Nelle farmacie non si trova praticamente nulla. Ho cercato invano uno sciroppo per la tosse per mio figlio Ramzy, di sette mesi. I pazienti affetti da malattie croniche non hanno più nulla per potersi curare. Molte persone affette da tumori muoiono in silenzio e nel dolore. Visto dall’esterno, si potrebbe pensare che la vita stia riprendendo a Gaza, ma in realtà non è vita. È solo la non-vita che ricomincia. Non si può parlare di vita se non ci sono i pilastri della vita, l’istruzione, la salute, la casa. È impossibile ricostruire, o anche solo ristrutturare, case e appartamenti semplicemente danneggiati. Tutte le finestre della mia casa sono andate in frantumi, ma non trovo vetri per sostituirle, solo della plastica, e nemmeno quella del tipo giusto. Anche una tenda è un sogno irraggiungibile. La gente continua a vivere per strada, sotto teloni, e a cucinare con la legna. Si usa acqua sporca. È sempre più difficile trovare dell’acqua potabile.
Nessuno dice che è Israele a non rispettare il cessate il fuoco
Gli israeliani dicono: “Guardate i mercati, le caffetterie, i negozi di alimentari, abbiamo fatto entrare tutto il necessario, non c’è più carestia a Gaza”. Ma è solo una cosa di facciata. La realtà è che circa l’85% della popolazione vive per strada, l’85% dei bambini non va a scuola, l’85% degli studenti non va all’università. Inoltre, il 90% della popolazione non ha alcun reddito e dipende dagli aiuti umanitari... che non arrivano con il pretesto, secondo gli israeliani, che “Hamas ha violato il cessate il fuoco”.

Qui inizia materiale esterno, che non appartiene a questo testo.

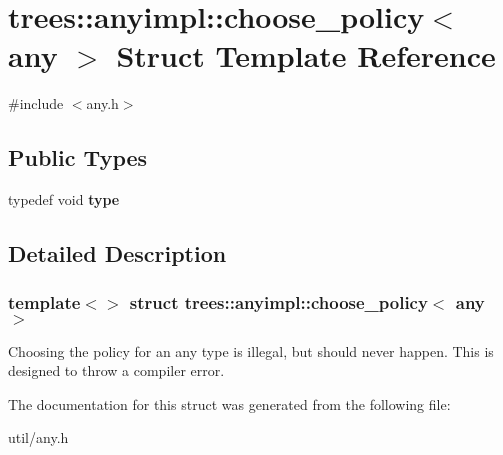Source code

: \hypertarget{structtrees_1_1anyimpl_1_1choose__policy_3_01any_01_4}{}\section{trees\+:\+:anyimpl\+:\+:choose\+\_\+policy$<$ any $>$ Struct Template Reference}
\label{structtrees_1_1anyimpl_1_1choose__policy_3_01any_01_4}


{\ttfamily \#include $<$any.\+h$>$}

\subsection*{Public Types}
\begin{DoxyCompactItemize}
\item 
\mbox{\label{structtrees_1_1anyimpl_1_1choose__policy_3_01any_01_4_a2d661f31e7a16ed78096e4a2bcdf365d}} 
typedef void {\bfseries type}
\end{DoxyCompactItemize}


\subsection{Detailed Description}
\subsubsection*{template$<$$>$\newline
struct trees\+::anyimpl\+::choose\+\_\+policy$<$ any $>$}

Choosing the policy for an any type is illegal, but should never happen. This is designed to throw a compiler error. 

The documentation for this struct was generated from the following file\+:\begin{DoxyCompactItemize}
\item 
util/any.\+h\end{DoxyCompactItemize}
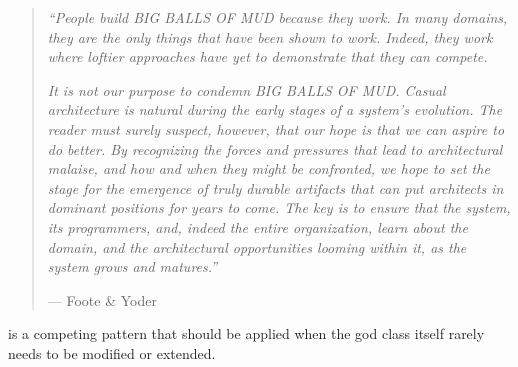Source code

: \documentclass[a4paper,10pt,twoside]{book}
\begin{document}
\begin{quotation}
\noindent
\emph{``People build BIG BALLS OF MUD because they work. In many domains, they are the only things that have been shown to work. Indeed, they work where loftier approaches have yet to demonstrate that they can compete.}

\emph{It is not our purpose to condemn BIG BALLS OF MUD. Casual architecture is natural during the early stages of a system's evolution. The reader must surely suspect, however, that our hope is that we can aspire to do better. By recognizing the forces and pressures that lead to architectural malaise, and how and when they might be confronted, we hope to set the stage for the emergence of truly durable artifacts that can put architects in dominant positions for years to come. The key is to ensure that the system, its programmers, and, indeed the entire organization, learn about the domain, and the architectural opportunities looming within it, as the system grows and matures.''}

\hfill --- Foote \& Yoder \cite{Foot00a}
\end{quotation}

 is a competing pattern that should be applied when the god class itself rarely needs to be modified or extended.

\ifx\wholebook\relax\else
   
   
   
\end{document}
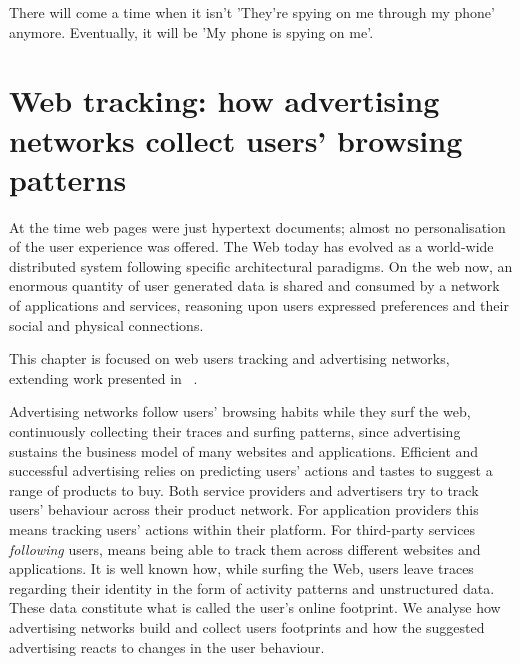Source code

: \begin{savequote}[75mm]
There will come a time when it isn't 'They're spying on me through my phone' anymore. Eventually, it will be 'My phone is spying on me'.
\end{savequote}

\chapter{Web tracking: how advertising networks collect users' browsing patterns}

 At the time web pages were just hypertext documents; almost no personalisation of the user experience was offered. The Web today has evolved as a world-wide distributed system following specific architectural paradigms. On the web now, an enormous quantity of user generated data is shared and consumed by a network of applications and services, reasoning upon users expressed preferences and their social and physical connections. 

This chapter is focused on web users tracking and advertising networks, extending work presented in ~\cite{puglisi2016web, puglisi2015you, puglisi2017web}.

Advertising networks follow users' browsing habits while they surf the web, continuously collecting their traces and surfing patterns, since advertising sustains the business model of many websites and applications. Efficient and successful advertising relies on predicting users' actions and tastes to suggest a range of products to buy. Both service providers and advertisers try to track users' behaviour across their product network. For application providers this means tracking users' actions within their platform. For third-party services \emph{following} users, means being able to track them across different websites and applications. It is well known how, while surfing the Web, users leave traces regarding their identity in the form of activity patterns and unstructured data. These data constitute what is called the user's online footprint. We analyse how advertising networks build and collect users footprints and how the suggested advertising reacts to changes in the user behaviour.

Nessuno dice che finora è stato Israele a non rispettare il cessate il fuoco, a impedire l’entrata del numero di camion di aiuti umanitari che dovrebbero entrare ogni giorno; che non lascia entrare tutto ciò che è necessario per la ricostruzione, nemmeno le tende. Lo stesso vale per la vita quotidiana: medicinali, attrezzature mediche, coperte, vestiti per adulti e bambini. Nel frattempo, bombardano quando gli pare, con il pretesto che qualcuno si è avvicinato alla “linea gialla” che vieta l’accesso a oltre la metà della Striscia di Gaza. Oppure bombardano perché da qualche parte c’è un “pericolo” per l’esercito di occupazione.
Ancora una volta sono gli israeliani a non rispettare il cessate il fuoco. Le Ong internazionali continuano ad allertare il mondo per dire che gli aiuti umanitari, i medicinali e le attrezzature mediche non arrivano in quantità sufficiente. Ma il mondo preferisce voltarsi dall’altra parte. Tutto il mondo chiudeva già gli occhi quando c’era una guerra e un genocidio. Ora la sensazione è che si voglia chiudere la questione, che si faccia finta che tutto vada bene.
Non so quando questa situazione potrà essere risolta. Quello che so è che il popolo palestinese cerca ogni volta di rinascere dalle ceneri come una araba fenice. Il progetto degli israeliani è sempre quello di rendere Gaza invivibile per far andare via i gazawi. Ma se ci fosse un po’ di volontà da parte della comunità internazionale di far entrare gli aiuti umanitari e soprattutto i materiali da costruzione, noi saremmo in grado di ricostruire le università, ritrovando la nostra ricchezza principale, l’istruzione.